SOURCE EXTRACT:
▶
There is no shortage of software metronomes in this world. I imagine that many people pick it as an exercise when learning to design or program, believing it to be a nice and simple task.
Yet despite this abundance of options, I didn’t find one that I was satisfied with. They all somehow missed the mark, not so much in terms of functionality, but in terms of usability and quality.
So I set out to create Tachyo, a new metronome for iOS. But getting there turned out to be an even deeper design and implementation challenge than I had anticipated.
The forgotten art of…non-functional requirements?
An important step in designing a product is to identify the requirements. Here, it’s useful to distinguish between functional requirements – what the product should do – and non-functional requirements – how the product should be. From a design perspective, this latter category includes the general themes of usability, accessibility and any emotional quality you want to impart. Sadly, these non-functional requirements often don’t seem to be seriously considered, beyond perhaps a superficial notion of “it should look cool.”
For a metronome, I had these non-functional requirements in mind:
- Setting a speed must be quick but also precise.
- You should be able to use it with the sound off, but also without directly looking at it (for instance when you’re reading music).
- You must be able to anticipate the next beat.
- You need to hear it clearly over the sound of your instrument.
- Sounds should be pleasant so you don’t mind listening to them for extended periods of time.
◀
INSTRUCTIONS:
**1)** According to the metronome text, which platform is Tachyo built for?
**2)** Copy the passage of the metronome text starting at "So I set out" and ending at "I had anticipated.".

SOURCE EXCERPT:
▶
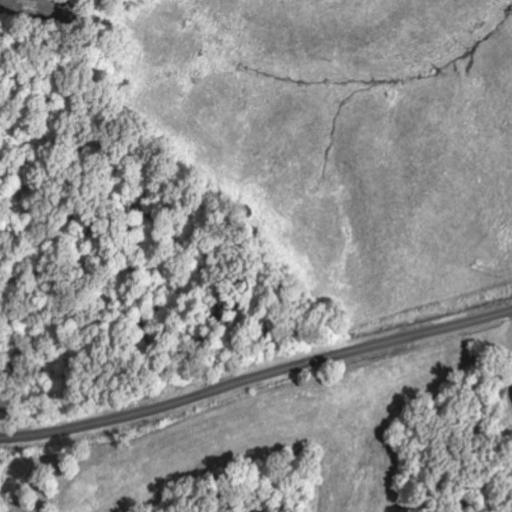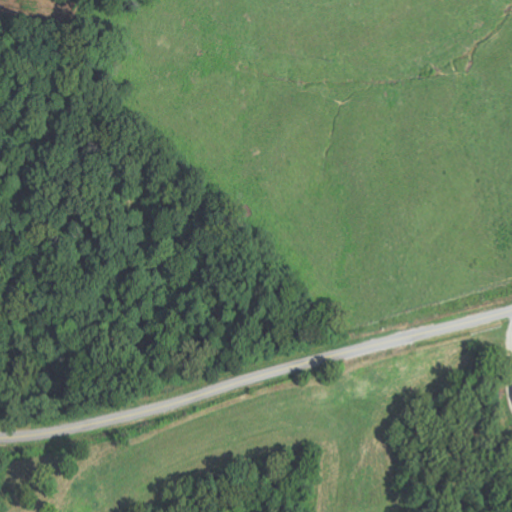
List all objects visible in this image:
road: (257, 381)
◀
SOLUTIONS BELOW:
**1)** iOS

**2)**
So I set out to create Tachyo, a new metronome for iOS. But getting there turned out to be an even deeper design and implementation challenge than I had anticipated.